Saved entries

──────────

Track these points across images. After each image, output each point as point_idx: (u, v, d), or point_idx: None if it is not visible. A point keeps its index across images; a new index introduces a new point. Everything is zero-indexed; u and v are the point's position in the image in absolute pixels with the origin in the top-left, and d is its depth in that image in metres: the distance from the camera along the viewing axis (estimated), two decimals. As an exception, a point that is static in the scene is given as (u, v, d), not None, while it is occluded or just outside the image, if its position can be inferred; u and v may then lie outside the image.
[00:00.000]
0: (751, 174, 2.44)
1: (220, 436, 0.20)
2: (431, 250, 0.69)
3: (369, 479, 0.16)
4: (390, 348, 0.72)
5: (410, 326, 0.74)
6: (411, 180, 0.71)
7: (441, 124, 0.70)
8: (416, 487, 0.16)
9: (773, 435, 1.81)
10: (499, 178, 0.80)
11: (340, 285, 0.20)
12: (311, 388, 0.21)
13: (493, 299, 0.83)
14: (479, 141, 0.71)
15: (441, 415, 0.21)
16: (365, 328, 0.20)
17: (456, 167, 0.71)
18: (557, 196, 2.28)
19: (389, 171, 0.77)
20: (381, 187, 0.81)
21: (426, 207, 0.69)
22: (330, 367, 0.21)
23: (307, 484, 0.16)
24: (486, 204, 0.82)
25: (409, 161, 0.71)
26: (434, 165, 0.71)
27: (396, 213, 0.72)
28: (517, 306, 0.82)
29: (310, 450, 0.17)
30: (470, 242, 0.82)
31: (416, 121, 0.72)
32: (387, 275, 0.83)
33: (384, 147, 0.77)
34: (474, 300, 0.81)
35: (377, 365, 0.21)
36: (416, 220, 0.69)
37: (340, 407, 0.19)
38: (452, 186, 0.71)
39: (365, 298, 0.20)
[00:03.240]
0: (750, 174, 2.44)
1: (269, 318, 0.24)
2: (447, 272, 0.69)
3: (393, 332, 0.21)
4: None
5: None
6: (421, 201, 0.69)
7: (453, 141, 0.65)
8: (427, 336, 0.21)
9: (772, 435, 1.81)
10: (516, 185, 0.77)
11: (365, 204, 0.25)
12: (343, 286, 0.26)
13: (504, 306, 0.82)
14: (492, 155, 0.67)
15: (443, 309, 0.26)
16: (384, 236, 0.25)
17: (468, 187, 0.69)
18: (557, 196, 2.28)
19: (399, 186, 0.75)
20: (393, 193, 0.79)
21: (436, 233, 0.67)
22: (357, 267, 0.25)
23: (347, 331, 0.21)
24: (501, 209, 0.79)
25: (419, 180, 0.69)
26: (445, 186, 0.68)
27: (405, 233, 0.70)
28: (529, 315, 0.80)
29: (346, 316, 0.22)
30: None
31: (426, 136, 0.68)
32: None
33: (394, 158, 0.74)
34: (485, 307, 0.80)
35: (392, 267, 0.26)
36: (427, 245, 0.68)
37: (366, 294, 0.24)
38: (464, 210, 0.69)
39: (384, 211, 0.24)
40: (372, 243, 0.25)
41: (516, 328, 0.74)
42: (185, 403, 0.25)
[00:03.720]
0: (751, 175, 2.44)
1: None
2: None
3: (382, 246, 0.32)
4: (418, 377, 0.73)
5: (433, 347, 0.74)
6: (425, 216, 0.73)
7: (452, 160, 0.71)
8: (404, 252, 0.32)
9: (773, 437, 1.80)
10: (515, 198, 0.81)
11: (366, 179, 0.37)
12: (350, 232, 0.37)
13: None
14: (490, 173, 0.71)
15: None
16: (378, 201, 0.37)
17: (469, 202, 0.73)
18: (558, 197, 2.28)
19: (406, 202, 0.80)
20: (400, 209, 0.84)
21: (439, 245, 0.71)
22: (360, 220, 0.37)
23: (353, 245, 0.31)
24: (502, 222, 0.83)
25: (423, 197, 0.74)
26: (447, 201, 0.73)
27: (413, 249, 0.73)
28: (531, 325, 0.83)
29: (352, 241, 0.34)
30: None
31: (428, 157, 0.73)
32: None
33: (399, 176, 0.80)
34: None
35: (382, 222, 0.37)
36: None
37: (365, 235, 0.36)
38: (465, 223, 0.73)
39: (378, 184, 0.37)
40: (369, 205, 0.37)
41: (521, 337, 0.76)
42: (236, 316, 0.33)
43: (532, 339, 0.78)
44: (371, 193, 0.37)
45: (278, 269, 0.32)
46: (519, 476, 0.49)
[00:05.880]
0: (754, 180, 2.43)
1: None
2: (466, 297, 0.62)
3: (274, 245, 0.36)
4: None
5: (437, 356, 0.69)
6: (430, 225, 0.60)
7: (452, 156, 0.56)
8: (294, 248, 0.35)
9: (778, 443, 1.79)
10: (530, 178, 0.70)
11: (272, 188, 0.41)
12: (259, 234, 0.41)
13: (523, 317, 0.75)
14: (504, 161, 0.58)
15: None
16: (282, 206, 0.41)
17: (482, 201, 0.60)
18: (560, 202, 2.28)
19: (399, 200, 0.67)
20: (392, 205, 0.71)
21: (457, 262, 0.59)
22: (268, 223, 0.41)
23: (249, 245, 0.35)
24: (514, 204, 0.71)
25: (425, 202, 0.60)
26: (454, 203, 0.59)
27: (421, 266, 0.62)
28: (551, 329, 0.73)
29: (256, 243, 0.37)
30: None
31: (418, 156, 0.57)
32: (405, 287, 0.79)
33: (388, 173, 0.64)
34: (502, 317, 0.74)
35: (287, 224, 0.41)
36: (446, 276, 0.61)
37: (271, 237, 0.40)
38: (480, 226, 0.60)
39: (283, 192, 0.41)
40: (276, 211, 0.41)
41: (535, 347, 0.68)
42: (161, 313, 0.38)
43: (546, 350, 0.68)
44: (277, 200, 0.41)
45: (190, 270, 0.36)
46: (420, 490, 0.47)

──────────

§ **Exercise instructions**: Without leaving anything out, quote all the data.

§ **Written solution**:
Track these points across images. After each image, output each point as point_idx: (u, v, d), or point_idx: None if it is not visible. A point keeps its index across images; a new index introduces a new point. Everything is zero-indexed; u and v are the point's position in the image in absolute pixels with the origin in the top-left, and d is its depth in that image in metres: the distance from the camera along the viewing axis (estimated), two decimals. As an exception, a point that is static in the scene is given as (u, v, d), not None, while it is occluded or just outside the image, if its position can be inferred; u and v may then lie outside the image.
[00:00.000]
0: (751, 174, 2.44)
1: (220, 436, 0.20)
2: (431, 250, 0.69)
3: (369, 479, 0.16)
4: (390, 348, 0.72)
5: (410, 326, 0.74)
6: (411, 180, 0.71)
7: (441, 124, 0.70)
8: (416, 487, 0.16)
9: (773, 435, 1.81)
10: (499, 178, 0.80)
11: (340, 285, 0.20)
12: (311, 388, 0.21)
13: (493, 299, 0.83)
14: (479, 141, 0.71)
15: (441, 415, 0.21)
16: (365, 328, 0.20)
17: (456, 167, 0.71)
18: (557, 196, 2.28)
19: (389, 171, 0.77)
20: (381, 187, 0.81)
21: (426, 207, 0.69)
22: (330, 367, 0.21)
23: (307, 484, 0.16)
24: (486, 204, 0.82)
25: (409, 161, 0.71)
26: (434, 165, 0.71)
27: (396, 213, 0.72)
28: (517, 306, 0.82)
29: (310, 450, 0.17)
30: (470, 242, 0.82)
31: (416, 121, 0.72)
32: (387, 275, 0.83)
33: (384, 147, 0.77)
34: (474, 300, 0.81)
35: (377, 365, 0.21)
36: (416, 220, 0.69)
37: (340, 407, 0.19)
38: (452, 186, 0.71)
39: (365, 298, 0.20)
[00:03.240]
0: (750, 174, 2.44)
1: (269, 318, 0.24)
2: (447, 272, 0.69)
3: (393, 332, 0.21)
4: None
5: None
6: (421, 201, 0.69)
7: (453, 141, 0.65)
8: (427, 336, 0.21)
9: (772, 435, 1.81)
10: (516, 185, 0.77)
11: (365, 204, 0.25)
12: (343, 286, 0.26)
13: (504, 306, 0.82)
14: (492, 155, 0.67)
15: (443, 309, 0.26)
16: (384, 236, 0.25)
17: (468, 187, 0.69)
18: (557, 196, 2.28)
19: (399, 186, 0.75)
20: (393, 193, 0.79)
21: (436, 233, 0.67)
22: (357, 267, 0.25)
23: (347, 331, 0.21)
24: (501, 209, 0.79)
25: (419, 180, 0.69)
26: (445, 186, 0.68)
27: (405, 233, 0.70)
28: (529, 315, 0.80)
29: (346, 316, 0.22)
30: None
31: (426, 136, 0.68)
32: None
33: (394, 158, 0.74)
34: (485, 307, 0.80)
35: (392, 267, 0.26)
36: (427, 245, 0.68)
37: (366, 294, 0.24)
38: (464, 210, 0.69)
39: (384, 211, 0.24)
40: (372, 243, 0.25)
41: (516, 328, 0.74)
42: (185, 403, 0.25)
[00:03.720]
0: (751, 175, 2.44)
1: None
2: None
3: (382, 246, 0.32)
4: (418, 377, 0.73)
5: (433, 347, 0.74)
6: (425, 216, 0.73)
7: (452, 160, 0.71)
8: (404, 252, 0.32)
9: (773, 437, 1.80)
10: (515, 198, 0.81)
11: (366, 179, 0.37)
12: (350, 232, 0.37)
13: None
14: (490, 173, 0.71)
15: None
16: (378, 201, 0.37)
17: (469, 202, 0.73)
18: (558, 197, 2.28)
19: (406, 202, 0.80)
20: (400, 209, 0.84)
21: (439, 245, 0.71)
22: (360, 220, 0.37)
23: (353, 245, 0.31)
24: (502, 222, 0.83)
25: (423, 197, 0.74)
26: (447, 201, 0.73)
27: (413, 249, 0.73)
28: (531, 325, 0.83)
29: (352, 241, 0.34)
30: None
31: (428, 157, 0.73)
32: None
33: (399, 176, 0.80)
34: None
35: (382, 222, 0.37)
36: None
37: (365, 235, 0.36)
38: (465, 223, 0.73)
39: (378, 184, 0.37)
40: (369, 205, 0.37)
41: (521, 337, 0.76)
42: (236, 316, 0.33)
43: (532, 339, 0.78)
44: (371, 193, 0.37)
45: (278, 269, 0.32)
46: (519, 476, 0.49)
[00:05.880]
0: (754, 180, 2.43)
1: None
2: (466, 297, 0.62)
3: (274, 245, 0.36)
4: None
5: (437, 356, 0.69)
6: (430, 225, 0.60)
7: (452, 156, 0.56)
8: (294, 248, 0.35)
9: (778, 443, 1.79)
10: (530, 178, 0.70)
11: (272, 188, 0.41)
12: (259, 234, 0.41)
13: (523, 317, 0.75)
14: (504, 161, 0.58)
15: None
16: (282, 206, 0.41)
17: (482, 201, 0.60)
18: (560, 202, 2.28)
19: (399, 200, 0.67)
20: (392, 205, 0.71)
21: (457, 262, 0.59)
22: (268, 223, 0.41)
23: (249, 245, 0.35)
24: (514, 204, 0.71)
25: (425, 202, 0.60)
26: (454, 203, 0.59)
27: (421, 266, 0.62)
28: (551, 329, 0.73)
29: (256, 243, 0.37)
30: None
31: (418, 156, 0.57)
32: (405, 287, 0.79)
33: (388, 173, 0.64)
34: (502, 317, 0.74)
35: (287, 224, 0.41)
36: (446, 276, 0.61)
37: (271, 237, 0.40)
38: (480, 226, 0.60)
39: (283, 192, 0.41)
40: (276, 211, 0.41)
41: (535, 347, 0.68)
42: (161, 313, 0.38)
43: (546, 350, 0.68)
44: (277, 200, 0.41)
45: (190, 270, 0.36)
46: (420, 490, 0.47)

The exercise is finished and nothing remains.